Technical Aspects & Training:
- Mixture of Experts (MoE): Llama 4 is Meta's first series using MoE. While effective, the presenter notes the trend is shifting towards "thinking" models, but these MoE models provide a strong base.
- Multilingual: Trained on 200 languages, with over 100 having more than a billion tokens each – 10 times more multilingual data than Llama 3.
- Training Efficiency: Used FP8 precision (a lower-precision number format) for training without sacrificing quality, achieving high efficiency (390 T-flops per GPU on 32,000 GPUs for Behemoth).
- Context Window Training: Scout was pre-trained and post-trained with a 256k context length, which helps it generalize to the massive 10 million token window in practice.
Reasoning Capability:
- While the current models aren't explicitly reasoning models, Meta has put up an Easter egg page (llama.com/llama4) teasing that reasoning capabilities are coming soon.
Licensing Concerns:
- The licensing remains a point of contention, similar to Llama 3.
- It's not a standard open-source license like MIT.
- Key restrictions include: companies over 700M users need a special license, mandatory "Built with Llama" attribution, derived models must be named starting with "Llama", and compliance with Meta's Acceptable Use Policy. The presenter feels this limits the 'openness'.
Running Llama 4:
- These are very large models. AI expert Jeremy Howard points out that even the smallest (Scout) is likely too big to run effectively on current consumer GPUs (like the RTX 4090), even when using quantization (reducing model size).
- Potential for Macs: There's speculation that Macs with high amounts of unified memory (like the presenter's 96GB Mac Studio) might be suitable for running these MoE models, as the unified memory helps, and the lower compute power is less critical since only a fraction of the experts are active at once.
- Quantization might need to be aggressive (like 1.58-bit, suggested by Imad Mostik) to run them on less powerful hardware.

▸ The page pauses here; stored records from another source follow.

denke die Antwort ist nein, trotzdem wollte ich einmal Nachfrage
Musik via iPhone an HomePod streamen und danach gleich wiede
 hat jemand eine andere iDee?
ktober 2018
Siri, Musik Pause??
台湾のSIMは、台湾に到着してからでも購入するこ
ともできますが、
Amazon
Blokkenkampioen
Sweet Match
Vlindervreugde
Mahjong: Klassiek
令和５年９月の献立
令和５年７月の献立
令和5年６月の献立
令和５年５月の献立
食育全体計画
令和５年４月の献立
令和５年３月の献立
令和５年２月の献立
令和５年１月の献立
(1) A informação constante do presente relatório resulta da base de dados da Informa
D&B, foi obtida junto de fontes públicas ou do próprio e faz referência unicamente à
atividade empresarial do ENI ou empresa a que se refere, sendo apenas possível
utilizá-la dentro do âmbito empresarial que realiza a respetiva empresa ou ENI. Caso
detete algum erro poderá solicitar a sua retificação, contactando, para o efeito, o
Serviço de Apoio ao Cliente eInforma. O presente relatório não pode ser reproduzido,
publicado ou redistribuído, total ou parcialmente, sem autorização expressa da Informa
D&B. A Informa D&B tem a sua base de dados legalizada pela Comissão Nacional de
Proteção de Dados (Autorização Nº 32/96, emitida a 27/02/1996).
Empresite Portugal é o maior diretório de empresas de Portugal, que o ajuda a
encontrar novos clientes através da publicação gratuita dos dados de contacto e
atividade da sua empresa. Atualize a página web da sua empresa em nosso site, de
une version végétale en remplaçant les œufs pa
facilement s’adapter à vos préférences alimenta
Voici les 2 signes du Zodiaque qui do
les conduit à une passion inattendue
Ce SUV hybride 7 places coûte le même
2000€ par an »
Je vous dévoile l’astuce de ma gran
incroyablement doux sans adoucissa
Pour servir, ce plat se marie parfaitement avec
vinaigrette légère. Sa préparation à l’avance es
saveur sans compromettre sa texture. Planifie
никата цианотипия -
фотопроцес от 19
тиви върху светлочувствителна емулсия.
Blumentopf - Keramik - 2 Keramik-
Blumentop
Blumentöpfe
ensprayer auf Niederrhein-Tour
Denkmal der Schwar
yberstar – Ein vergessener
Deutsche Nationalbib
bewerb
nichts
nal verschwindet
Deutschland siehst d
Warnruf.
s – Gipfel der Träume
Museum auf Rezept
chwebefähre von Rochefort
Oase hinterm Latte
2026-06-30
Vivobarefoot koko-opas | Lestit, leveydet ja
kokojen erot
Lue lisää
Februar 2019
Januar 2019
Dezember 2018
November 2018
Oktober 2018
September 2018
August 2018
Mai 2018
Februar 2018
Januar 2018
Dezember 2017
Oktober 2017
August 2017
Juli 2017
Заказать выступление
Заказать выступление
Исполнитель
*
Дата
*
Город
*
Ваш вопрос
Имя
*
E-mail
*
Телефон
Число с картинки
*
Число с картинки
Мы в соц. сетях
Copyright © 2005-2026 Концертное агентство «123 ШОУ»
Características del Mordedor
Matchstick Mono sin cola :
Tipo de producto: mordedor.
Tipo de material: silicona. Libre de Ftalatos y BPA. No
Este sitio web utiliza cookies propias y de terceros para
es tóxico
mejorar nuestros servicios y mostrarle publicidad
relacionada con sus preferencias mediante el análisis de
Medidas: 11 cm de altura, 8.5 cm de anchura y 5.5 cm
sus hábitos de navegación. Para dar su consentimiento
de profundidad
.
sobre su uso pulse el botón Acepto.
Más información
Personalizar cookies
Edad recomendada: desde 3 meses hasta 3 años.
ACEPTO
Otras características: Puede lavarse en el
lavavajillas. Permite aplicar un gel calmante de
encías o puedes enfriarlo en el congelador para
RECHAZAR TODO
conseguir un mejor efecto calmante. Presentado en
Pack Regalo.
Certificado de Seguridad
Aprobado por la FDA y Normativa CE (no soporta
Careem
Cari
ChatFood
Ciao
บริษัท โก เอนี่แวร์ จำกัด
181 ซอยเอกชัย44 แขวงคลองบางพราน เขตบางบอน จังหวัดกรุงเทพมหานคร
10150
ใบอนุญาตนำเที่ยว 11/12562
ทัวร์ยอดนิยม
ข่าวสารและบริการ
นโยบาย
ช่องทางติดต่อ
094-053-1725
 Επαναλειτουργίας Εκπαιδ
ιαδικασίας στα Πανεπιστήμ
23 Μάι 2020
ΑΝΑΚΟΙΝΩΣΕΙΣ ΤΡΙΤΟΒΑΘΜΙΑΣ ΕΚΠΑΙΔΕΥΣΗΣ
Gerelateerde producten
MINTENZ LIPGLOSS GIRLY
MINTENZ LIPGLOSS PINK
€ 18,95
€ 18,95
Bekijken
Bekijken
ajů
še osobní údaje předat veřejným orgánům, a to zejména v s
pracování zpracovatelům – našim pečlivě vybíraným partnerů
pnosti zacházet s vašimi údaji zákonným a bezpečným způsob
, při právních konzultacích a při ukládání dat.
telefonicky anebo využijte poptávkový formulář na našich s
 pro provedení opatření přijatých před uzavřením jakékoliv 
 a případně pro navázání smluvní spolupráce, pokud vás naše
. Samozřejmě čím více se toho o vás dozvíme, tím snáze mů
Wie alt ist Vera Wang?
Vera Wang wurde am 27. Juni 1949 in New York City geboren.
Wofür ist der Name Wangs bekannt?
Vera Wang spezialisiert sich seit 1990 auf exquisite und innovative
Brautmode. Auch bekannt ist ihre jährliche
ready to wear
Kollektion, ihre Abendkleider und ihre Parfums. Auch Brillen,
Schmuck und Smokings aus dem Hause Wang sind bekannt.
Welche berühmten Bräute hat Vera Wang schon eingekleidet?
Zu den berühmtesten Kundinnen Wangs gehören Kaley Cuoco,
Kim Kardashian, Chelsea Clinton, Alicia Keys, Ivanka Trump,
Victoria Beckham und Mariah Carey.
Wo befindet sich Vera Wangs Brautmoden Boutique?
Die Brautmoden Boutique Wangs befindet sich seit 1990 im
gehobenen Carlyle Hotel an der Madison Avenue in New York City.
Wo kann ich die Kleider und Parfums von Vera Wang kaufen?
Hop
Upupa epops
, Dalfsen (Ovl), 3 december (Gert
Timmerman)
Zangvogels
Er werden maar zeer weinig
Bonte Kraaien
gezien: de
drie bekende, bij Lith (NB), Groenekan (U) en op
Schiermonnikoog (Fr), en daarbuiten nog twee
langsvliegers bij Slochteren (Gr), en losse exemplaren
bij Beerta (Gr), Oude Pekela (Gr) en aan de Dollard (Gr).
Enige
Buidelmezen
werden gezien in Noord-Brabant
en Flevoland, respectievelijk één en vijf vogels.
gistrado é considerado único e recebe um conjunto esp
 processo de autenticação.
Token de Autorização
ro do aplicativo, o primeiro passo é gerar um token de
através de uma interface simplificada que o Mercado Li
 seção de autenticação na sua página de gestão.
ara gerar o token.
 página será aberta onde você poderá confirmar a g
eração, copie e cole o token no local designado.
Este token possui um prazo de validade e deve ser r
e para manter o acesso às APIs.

A Meta employee hinted something is "cooking" regarding accessibility.
Overall Sentiment:
- The presenter is clearly excited, calling the 10M context window "insane" and highlighting the impressive benchmarks and cost-efficiency of Maverick.
- There's huge enthusiasm for the potential these powerful, openly available (though restrictively licensed) models bring to the AI space.